“Preferiría no hacerlo”, pensó Julia cuando su jefe le encargó un trabajo para el mes de julio. Pero se calló y no dijo nada: no están los tiempos para negarse a trabajar cuando te piden algo que, en principio, todo el mundo envidiaría. Pero ella preferiría no hacerlo.
Le vino a la memoria un relato de Herman Melville; en él, un personaje que llega como escribiente al despacho de un abogado se dedica a repetir sistemáticamente esta frase, “preferiría no hacerlo”, cada vez que le piden algo. Ella, sin embargo, nunca haría eso, aunque no por falta de ganas en determinados momentos.
Ahora mismo, por ejemplo, desearía poder decirlo. Ha pasado un invierno duro, ha tenido mucho trabajo, su marido ha viajado continuamente también por razones laborales y sus hijos, ambos adolescentes, se han pasado el curso luchando entre sus irrefrenables ganas de salir con amigos y sus obligaciones con los estudios. Ella ha estado ahí para ayudarles. Los exámenes de sus hijos aumentaban las preocupaciones de Julia, que comenzaba a estar cansada. Necesitaba vacaciones. Más que nunca, este año quería desaparecer y dejar todas las labores que llevaba a cabo en su día a día cotidiano.
Miedo al “no”
Julia fue la mayor de cinco hermanos y con frecuencia tuvo que cuidar de ellos. Habría preferido no hacerlo, pero ni siquiera atrevió a pensarlo. Nunca pudo poner palabras a lo que sentía; por esa razón le gustó tanto el relato de Melville (“Bartleby, el escribiente”), donde aquel personaje pronunciaba una y otra vez la frase que explicaba gran parte de lo que ella había callado en su historia infantil. El deseo de ser querida por sus padres la había llevado, en la infancia, a ocuparse de labores que no le gustaban. Pero decir “no” representaba que la podían rechazar.
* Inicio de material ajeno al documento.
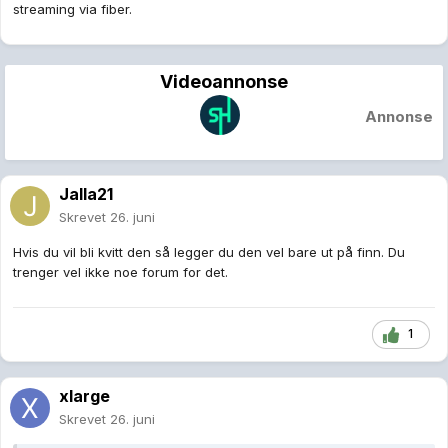
streaming via fiber.
Videoannonse
Annonse
Jalla21
Skrevet
26. juni
Hvis du vil bli kvitt den så legger du den vel bare ut på finn. Du
trenger vel ikke noe forum for det.
1
xlarge
Skrevet
26. juni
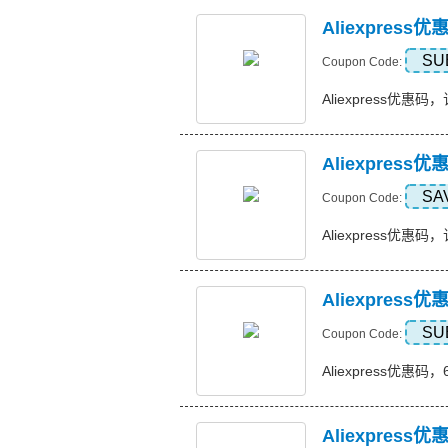
Aliexpres
SU
Coupon Code:
Aliexpress优惠码，
Aliexpress
SA
Coupon Code:
Aliexpress优惠码，订
Aliexpres
SU
Coupon Code:
Aliexpress优惠码，
Aliexpress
Hoy, después de haber elaborado psicológicamente quién era y qué quería, se atreve a hacerse cargo de sus deseos, sabe lo que quiere y lo que no. Lo dijera o se lo callara, ella sabía cuál era su deseo. Antes no podía negarse nunca a nada: ni en el trabajo, porque creía que la echarían; ni en la cama, porque fantaseaba con que su pareja la rechazaría para siempre; ni en su casa, pues sus hijos la verían como una mala madre. La mirada crítica que tenía sobre sus actos era tan intransigente que no le permitía decir “no” a nada. Asociaba negación con debilidad.
Hacia la felicidad
Curiosamente, cuando comenzó a expresar lo que quería y a rechazar lo que no deseaba no se cumplieron sus peores temores. Antes al contrario, en su trabajo la empezaron a valorar más, porque aparecía como una mujer con criterio propio; su pareja empezó a respetar más sus deseos y ella se sintió más querida. En cuanto a sus hijos, aunque protestaban, los veía mejor. Saber decir “no” favorece que podamos disfrutar más cuando decimos “sí”. Registrar lo que preferimos hacer y lo que deseamos rechazar significa hacernos cargo de nuestros deseos y gozar de la sensación de que somos nosotros los que tenemos en nuestras manos el control de nuestra vida.
Ahora bien, decidir no hacer algo muestra no sólo nuestros deseos, sino también nuestros límites. La energía que nos mueve en la vida se agota si no la reponemos, si no respetamos nuestras necesidades tanto corporales como emocionales. Nos resulta imprescindible alimentarnos de lo que nos gusta y tener tiempo para escucharnos mejor, para rechazar lo que no queremos y elegir, en la medida de lo posible, acercarnos a aquello que nos hace sentir bien.
Acabo de leer este articulo en: mujerhoy.com y me he sentido muy identificada.
Se que muchas de las personas que también sufrís Fibromialgia, os sentiréis al leerlo, reflejadas en él; pues una de nuestras características, es el no haber dicho que "no" a muchas cosas y cargarnos nosotras con el doble de trabajo.